Madame V est une jeune femme primipare âgée de 21 ans. Elle a été adressée aux « psy » selon les éléments d’anamnèse suivants : antécédents de TCA relevés à l’inscription et demande émanant de la patiente : par un courrier faisant part de troubles anxieux ; ce qui bat en brèche l’idée que ces patientes seraient invariablement dans le déni de leurs troubles et opposées aux soins. Après présentation de la situation au staff, elle est orientée vers le psychiatre pour une première évaluation clinique en raison de la sévérité des antécédents psychiatriques en particulier des TCA.
Première consultation psychiatrique au 5e mois de grossesse
Il s’agit d’une première grossesse inopinée survenant dans le contexte d’une aménorrhée secondaire évoluant depuis environ 4 années, complication de troubles anorectiques sévères. Mme V pensait être « stérile », et qu’elle ne pourrait jamais avoir d’enfant. D’où un temps premier de sidération et de perplexité après confirmation du diagnostic de grossesse que le couple a malgré tout désiré poursuivre. Dans ses antécédents, la patiente fait part d’un épisode dépressif majeur à 17 ans associé à des troubles alimentaires anorectiques restrictifs sévères qui ont nécessité plusieurs hospitalisations : un « sauvetage nutritionnel » pour état de cachexie sévère (IMC à 11) compliqué d’une bradycardie à 32 battements par minute ; suivi de plusieurs mois en centre de rééducation puis d’une hospitalisation en clinique médico-psycho-pédagogique. Il semble que le conflit majeur qui opposait alors mère et fille se soit apaisé avec la prise de distance imposée par les soins. Mme V a rencontré son conjoint à l’hôpital : ce dernier est en rupture totale avec sa famille depuis un épisode psychotique aigu à 16 ans ; avec au décours un diagnostic de schizophrénie. Et la mise en place d’un traitement neuroleptique antipsychotique au long cours. Arrivés il y a quelques mois en région parisienne, ces deux étudiants n’ont plus de suivi médical.

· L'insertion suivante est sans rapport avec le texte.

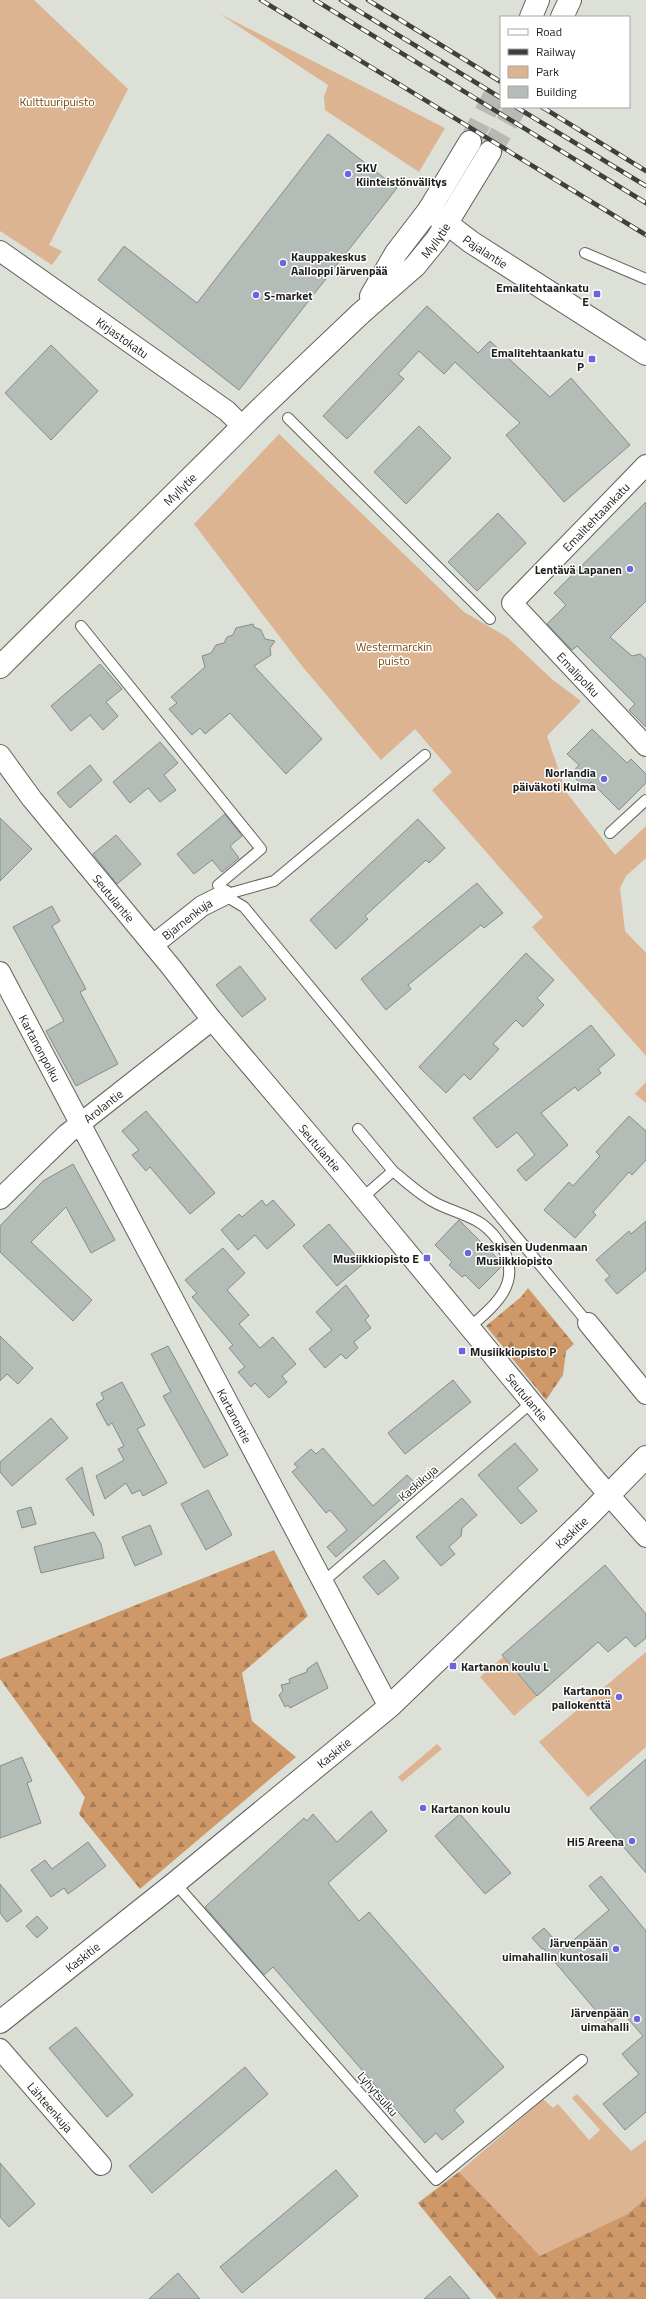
<svg xmlns="http://www.w3.org/2000/svg" width="646" height="2299" viewBox="0 0 646 2299" font-family="'Titillium Web',sans-serif">
<style>
.green{fill:#dcb491}
.forest{fill:url(#forest-firs)}
.building{fill:#b3bcb6;stroke:#848d87}
.lines{fill:none;stroke-linecap:round;stroke-linejoin:round}
.tertiary-tunnel{stroke:#b7b9b2;stroke-width:22;stroke-dasharray:22 11;stroke-linecap:butt}
.service-casing{stroke:#60635b;stroke-width:12}
.minor-casing{stroke:#60635b;stroke-width:22}
.tertiary-casing{stroke:#60635b;stroke-width:24}
.service{stroke:#fff;stroke-width:10}
.minor{stroke:#fff;stroke-width:20}
.tertiary{stroke:#fff;stroke-width:22}
.rail-casing{stroke:#3f403c;stroke-width:4.5}
.rail{stroke:#fff;stroke-width:3;stroke-dasharray:9;stroke-linecap:butt}
.poi-dot{fill:#6b64de;stroke:#fff;stroke-width:1.5}
.labels{text-anchor:middle;dominant-baseline:central;stroke-width:3;stroke-linejoin:round;paint-order:stroke}
.park-label{font-size:12px;fill:#7b480e;stroke:#fff}
.poi-label{font-size:12px;font-weight:bold;fill:#1e1f1c;stroke:#fff;text-anchor:end}
.street-label{font-size:12px;fill:#1e1f1c;stroke:#fff}
</style>
<defs>
<pattern id="forest-firs" width="22" height="20" patternUnits="userSpaceOnUse"><rect width="22" height="20" fill="#ce9868"/><path d="M5 1l3.5 6h-7zM16 11l3.5 6h-7z" fill="#a77b55"/></pattern>
</defs>
<rect width="100%" height="100%" fill="#dde0d7"/>
<!-- green -->
<path class="green" d="M0,0H34L128,89L49,245L62,251L52,265L0,231Z
M220,14L445,128L419,172L325,110L324,97L328,85Z
M279,434L464,612L507,637L553,680L581,701L547,736L566,792L615,855L646,826V858L626,876L620,888L625,931L646,953V1056L532,927L543,917L432,790L452,772L415,729L381,760L302,666L194,524Z
M646,1082V1103L635,1094Z
M646,1652V1747L588,1797L539,1742Z
M503,1657L537,1696L514,1716L480,1677Z
M437,1744L442,1749L402,1782L398,1777Z
M577,2094L631,2151L646,2140V2299H497L418,2203L459,2172L543,2099L553,2108L558,2104L589,2140L600,2130L572,2098Z"/>
<!-- forest -->
<path class="forest" d="M528,1288L574,1344L566,1351L563,1375L546,1400L486,1326L521,1297Z
M274,1550L308,1616L242,1673L252,1721L296,1757L140,1889L79,1814L85,1797L0,1679V1659Z
M459,2172L540,2256L628,2214L646,2198V2299H497L418,2203Z"/>
<!-- building -->
<path class="building" d="M328,134L397,188L239,390L98,280L124,246L197,303Z
M427,306L478,353L490,341L550,397L571,378L630,445L564,502L506,435L520,423L455,362L444,374L419,351L398,374L404,379L347,439L323,416Z
M51,345L98,391L51,440L5,393Z
M419,426L451,458L406,504L374,472Z
M646,502V601L610,637L632,656L640,654L646,659V727L629,710L635,704L577,646L572,650L547,624L566,605L554,593Z
M498,513L526,543L477,591L448,562Z
M253,624L254,627L261,630L265,639L275,641L270,648L271,655L254,666L322,739L286,774L230,713L205,734L200,728L192,735L169,709L177,703L171,697L205,667L202,656L211,653L216,645L224,643L227,637L233,635L236,628Z
M100,664L122,689L106,702L118,716L103,730L90,715L71,731L51,706Z
M592,729L627,763L631,759L646,774V783L619,810L591,782L585,788L571,774L579,765L567,754Z
M160,742L178,763L164,775L176,790L160,802L148,788L130,803L113,782Z
M90,765L102,780L70,808L57,793Z
M225,814L242,836L230,846L239,858L222,872L212,860L194,874L177,854Z
M0,818L32,849L0,881Z
M418,819L445,848L429,863L426,860L365,916L368,919L336,949L310,920Z
M116,835L141,864L117,884L93,854Z
M477,883L503,913L484,928L481,925L408,985L411,989L386,1010L361,979Z
M52,906L60,921L52,926L86,989L80,992L118,1064L76,1086L46,1031L64,1021L13,927Z
M526,953L554,980L537,998L544,1005L523,1027L516,1020L493,1044L499,1049L470,1080L464,1074L446,1093L419,1067Z
M240,966L266,999L242,1017L216,985Z
M591,1025L615,1055L598,1069L601,1073L578,1091L575,1087L541,1113L568,1145L526,1181L517,1170L535,1155L517,1132L497,1148L473,1118Z
M146,1111L215,1193L190,1214L150,1167L146,1171L132,1155L139,1150L122,1131Z
M629,1116L646,1131V1160L632,1175L629,1172L593,1212L596,1215L575,1238L544,1210L569,1182L573,1186L600,1156L596,1152Z
M73,1164L115,1240L91,1253L66,1207L31,1242L92,1300L73,1321L0,1252V1226L43,1181Z
M262,1200L266,1206L273,1200L295,1225L267,1249L255,1235L238,1250L221,1230L239,1214L242,1217Z
M459,1220L501,1262L502,1266L479,1289L465,1275L462,1277L449,1265L452,1262L435,1245Z
M646,1221V1270L617,1294L605,1280L610,1276L596,1260L629,1231L631,1234Z
M329,1224L363,1264L337,1286L303,1246Z
M223,1248L245,1273L227,1290L249,1315L239,1324L260,1348L273,1337L296,1364L282,1376L287,1382L269,1398L255,1383L251,1387L238,1372L245,1367L229,1348L233,1345L192,1297L197,1293L185,1280Z
M346,1285L369,1316L365,1320L371,1328L354,1342L358,1348L346,1359L341,1354L325,1368L309,1349L332,1330L316,1312Z
M0,1336L33,1368L18,1384L7,1374L0,1381Z
M168,1346L228,1455L204,1468L163,1396L171,1392L151,1354Z
M453,1380L471,1402L405,1454L388,1433Z
M122,1382L145,1425L137,1429L167,1483L143,1496L140,1490L132,1494L126,1483L105,1499L96,1476L124,1460L118,1449L124,1446L112,1423L108,1426L96,1404L104,1399L101,1393Z
M51,1418L68,1438L12,1486L0,1472V1462Z
M515,1443L538,1470L517,1488L537,1511L521,1524L478,1475Z
M323,1448L373,1506L407,1475L417,1485L336,1557L327,1547L347,1530L330,1510L326,1513L292,1472L298,1467L294,1464L311,1449L316,1454Z
M82,1467L94,1516L66,1479Z
M208,1490L232,1535L206,1550L181,1504Z
M462,1498L477,1515L462,1528L461,1536L449,1547L455,1554L441,1566L416,1537Z
M31,1507L36,1524L22,1528L17,1511Z
M150,1525L162,1554L135,1566L122,1537Z
M94,1532L101,1544L104,1558L41,1573L34,1547Z
M384,1560L399,1578L378,1595L363,1577Z
M605,1565L646,1614V1638L635,1647L626,1637L608,1652L598,1642L537,1696L502,1655Z
M317,1662L328,1688L290,1708L288,1705L285,1707L279,1695L283,1691L281,1685L290,1683L289,1679L307,1672V1669Z
M22,1757L32,1781L27,1783L41,1823L0,1838V1766Z
M646,1759V1873L590,1808Z
M371,1811L387,1831L328,1883L359,1921L369,1912L504,2067L454,2110L464,2122L442,2140L436,2133L425,2143L273,1967L264,1975L205,1907L304,1818L307,1821L313,1814L337,1842Z
M460,1814L511,1873L485,1894L435,1836Z
M88,1842L106,1866L68,1894L64,1888L51,1897L31,1870L45,1860L52,1869Z
M601,1876L646,1931V2112L625,2130L603,2104L639,2074L622,2054L643,2036L623,2013L608,2025L543,1948L542,1949L532,1938L544,1928L563,1949L609,1910L589,1886Z
M0,1884L22,1911L7,1922L0,1913Z
M37,1916L48,1928L37,1938L26,1926Z
M76,2027L133,2095L107,2117L49,2048Z
M245,2067L268,2094L152,2193L129,2166Z
M0,2163L35,2204L9,2227L0,2217Z
M336,2170L358,2196L242,2293L220,2267Z
M178,2273L200,2299H149Z
M450,2276L470,2299H424Z"/>
<g class="lines">
<!-- tertiary-tunnel -->
<path class="tertiary-tunnel" d="M470,142L501,82
M490,152L516,107"/>
<!-- service casing -->
<g class="service-casing">
<path id="service" d="M585,253L646,279
M288,418L490,619
M81,626L261,849L218,885
M610,833L646,800
M224,895L244,907L588,1323
M224,895L274,881L425,755
M358,1129L393,1171
M362,1198L393,1171C405,1181 418,1193 432,1201C447,1210 467,1214 482,1224C490,1230 497,1238 502,1247C523,1283 495,1305 469,1328
M323,1582L531,1403
M175,1883L436,2180L582,2060"/>
</g>
<!-- minor casing -->
<g class="minor-casing">
<g id="minor">
<path id="s1" d="M0,251L227,411L243,427"/>
<path id="s2" d="M646,465L512,603L646,746"/>
<path id="s3" d="M0,755L32,799L171,967L212,1020L346,1178L595,1479L646,1537"/>
<path id="s4" d="M153,945L202,906L224,895"/>
<path id="s5" d="M0,972L389,1707"/>
<path id="s6" d="M0,1199L67,1134L212,1020"/>
<path d="M588,1323L646,1394"/>
<path id="s7" d="M0,2049L101,2165"/>
</g>
</g>
<!-- tertiary casing -->
<g class="tertiary-casing">
<g id="tertiary">
<path d="M531,17L538,0"/>
<path d="M562,17L570,0"/>
<path id="s8" d="M429,210L471,242L646,354"/>
<path d="M371,296L396,253L429,210L470,142"/>
<path id="s9" d="M0,667L260,409L361,313L415,266L437,239L490,152"/>
<path id="s10" d="M0,2022L175,1883L389,1707L588,1516L646,1457"/>
</g>
</g>
<!-- service -->
<use href="#service" class="service"/>
<!-- minor -->
<use href="#minor" class="minor"/>
<!-- tertiary -->
<use href="#tertiary" class="tertiary"/>
<!-- rail casing -->
<g class="rail-casing">
<path id="rail" d="M261,0L646,235
M315,0L646,203
M341,0L501,98
M368,0L501,82
M516,107L646,186
M542,107L646,171"/>
</g>
<!-- rail -->
<use href="#rail" class="rail"/>
</g>
<!-- markers -->
<g class="poi-dot">
<circle cx="348" cy="174" r="4"/>
<circle cx="283" cy="263" r="4"/>
<rect x="593" y="290" width="8" height="8" rx="2"/>
<circle cx="256" cy="295" r="4"/>
<rect x="588" y="355" width="8" height="8" rx="2"/>
<circle cx="630" cy="569" r="4"/>
<circle cx="604" cy="779" r="4"/>
<circle cx="468" cy="1253" r="4"/>
<rect x="423" y="1254" width="8" height="8" rx="2"/>
<rect x="458" y="1347" width="8" height="8" rx="2"/>
<rect x="449" y="1662" width="8" height="8" rx="2"/>
<circle cx="619" cy="1697" r="4"/>
<circle cx="423" cy="1808" r="4"/>
<circle cx="632" cy="1841" r="4"/>
<circle cx="616" cy="1949" r="4"/>
<circle cx="637" cy="2019" r="4"/>
</g>
<g class="labels">
<!-- park labels -->
<g class="park-label">
<text x="57" y="101">Kulttuuripuisto</text>
<text x="394" y="646">Westermarckin<tspan x="394" dy="14">puisto</tspan></text>
</g>
<!-- poi labels -->
<g class="poi-label">
<text x="356" y="167" text-anchor="start">SKV<tspan x="356" dy="14">Kiinteistönvälitys</tspan></text>
<text x="291" y="256" text-anchor="start">Kauppakeskus<tspan x="291" dy="14">Aalloppi Järvenpää</tspan></text>
<text x="589" y="287">Emalitehtaankatu<tspan x="589" dy="14">E</tspan></text>
<text x="264" y="295" text-anchor="start">S-market</text>
<text x="584" y="352">Emalitehtaankatu<tspan x="584" dy="14">P</tspan></text>
<text x="622" y="569">Lentävä Lapanen</text>
<text x="596" y="772">Norlandia<tspan x="596" dy="14">päiväkoti Kulma</tspan></text>
<text x="476" y="1246" text-anchor="start">Keskisen Uudenmaan<tspan x="476" dy="14">Musiikkiopisto</tspan></text>
<text x="419" y="1258">Musiikkiopisto E</text>
<text x="470" y="1351" text-anchor="start">Musiikkiopisto P</text>
<text x="461" y="1666" text-anchor="start">Kartanon koulu L</text>
<text x="611" y="1690">Kartanon<tspan x="611" dy="14">pallokenttä</tspan></text>
<text x="431" y="1808" text-anchor="start">Kartanon koulu</text>
<text x="624" y="1841">Hi5 Areena</text>
<text x="608" y="1942">Järvenpään<tspan x="608" dy="14">uimahallin kuntosali</tspan></text>
<text x="629" y="2012">Järvenpään<tspan x="629" dy="14">uimahalli</tspan></text>
</g>
<!-- street labels -->
<g class="street-label">
<text stroke="none"><textPath href="#s9" startOffset="610">Myllytie</textPath></text>
<text stroke="none"><textPath href="#s8" startOffset="70">Pajalantie</textPath></text>
<text stroke="none"><textPath href="#s1" startOffset="150">Kirjastokatu</textPath></text>
<text stroke="none"><textPath href="#s9" startOffset="253">Myllytie</textPath></text>
<text transform="translate(596 517) rotate(-46)">Emalitehtaankatu</text>
<text stroke="none"><textPath href="#s2" startOffset="290">Emalipolku</textPath></text>
<text stroke="none"><textPath href="#s3" startOffset="183">Seutulantie</textPath></text>
<text stroke="none"><textPath href="#s4" startOffset="43">Bjarnenkuja</textPath></text>
<text stroke="none"><textPath href="#s5" startOffset="86">Kartanonpolku</textPath></text>
<text stroke="none"><textPath href="#s6" startOffset="139">Arolantie</textPath></text>
<text stroke="none"><textPath href="#s3" startOffset="507">Seutulantie</textPath></text>
<text stroke="none"><textPath href="#s3" startOffset="831">Seutulantie</textPath></text>
<text stroke="none"><textPath href="#s5" startOffset="502">Kartanontie</textPath></text>
<text transform="translate(418 1483) rotate(-41)">Kaskikuja</text>
<text stroke="none"><textPath href="#s10" startOffset="753">Kaskitie</textPath></text>
<text stroke="none"><textPath href="#s10" startOffset="429">Kaskitie</textPath></text>
<text stroke="none"><textPath href="#s10" startOffset="105">Kaskitie</textPath></text>
<text transform="translate(378 2094) rotate(49)">Lyhytsulku</text>
<text stroke="none"><textPath href="#s7" startOffset="77">Lähteenkuja</textPath></text>
</g>
</g>
<!-- legend -->
<rect x="500" y="16" width="130" height="92" fill="#ffffff" stroke="#a5a5a4"/>
<rect x="508" y="29" width="20" height="6" fill="#ffffff" stroke="#a5a5a4"/>
<text x="536" y="36" font-size="12" fill="#1e1f1c">Road</text>
<rect x="508" y="49" width="20" height="6" fill="#3f403c" stroke="#a5a5a4"/>
<text x="536" y="56" font-size="12" fill="#1e1f1c">Railway</text>
<rect x="508" y="66" width="20" height="12" fill="#dcb491" stroke="#a5a5a4"/>
<text x="536" y="76" font-size="12" fill="#1e1f1c">Park</text>
<rect x="508" y="86" width="20" height="12" fill="#b3bcb6" stroke="#a5a5a4"/>
<text x="536" y="96" font-size="12" fill="#1e1f1c">Building</text>
</svg>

Le déroulement de la grossesse
L’IMC est à 17 en début de grossesse. Et le bilan sanguin initial découvre une anémie ferriprive d’origine carentielle. Mme V prend 8 kg au premier trimestre. Selon elle les nausées stimulent son appétit. Elle parvient à mieux s’alimenter aussi en « pensant au bébé ». Mme V pose beaucoup de questions qui traduisent probablement un besoin de maîtrise pour circonscrire l’angoisse générée par cette situation inédite et non anticipée ; mais ce questionnement est par ailleurs tout à fait légitime et constitue la base de notre travail. Comment organiser l’arrivée de cet enfant, quels soins lui apporter, quels sont les risques pour le bébé quant aux troubles psychiatriques des parents ? Ces interrogations sont à accueillir, sans forcément donner de réponses immédiates, ce qui pourrait être aussi anxiogène en miroir : avoir une écoute attentive pour soutenir l’estime de soi, soutenir l’accès à la parentalité. Que la femme ne se sente pas jugée, ni stigmatisée. Quelles sont nos modalités de réponse apportée à l’angoisse de la patiente : c’est d’abord de proposer de rencontrer d’une part l’assistante sociale de la maternité, d’autre part la sage-femme des suites de couches. Puis d’esquisser des perspectives d’orientation pour un accompagnement en post-natal : notamment un soutien à la parentalité. Par ailleurs, nous faisons un point médical plus spécifique sur les prises en charges antérieures : compte-rendus d’hospitalisation, examens complémentaires, ainsi que soins dentaires, et ostéo-densitométrie pour évaluer le degré d’ostéopénie compliquant les TCA.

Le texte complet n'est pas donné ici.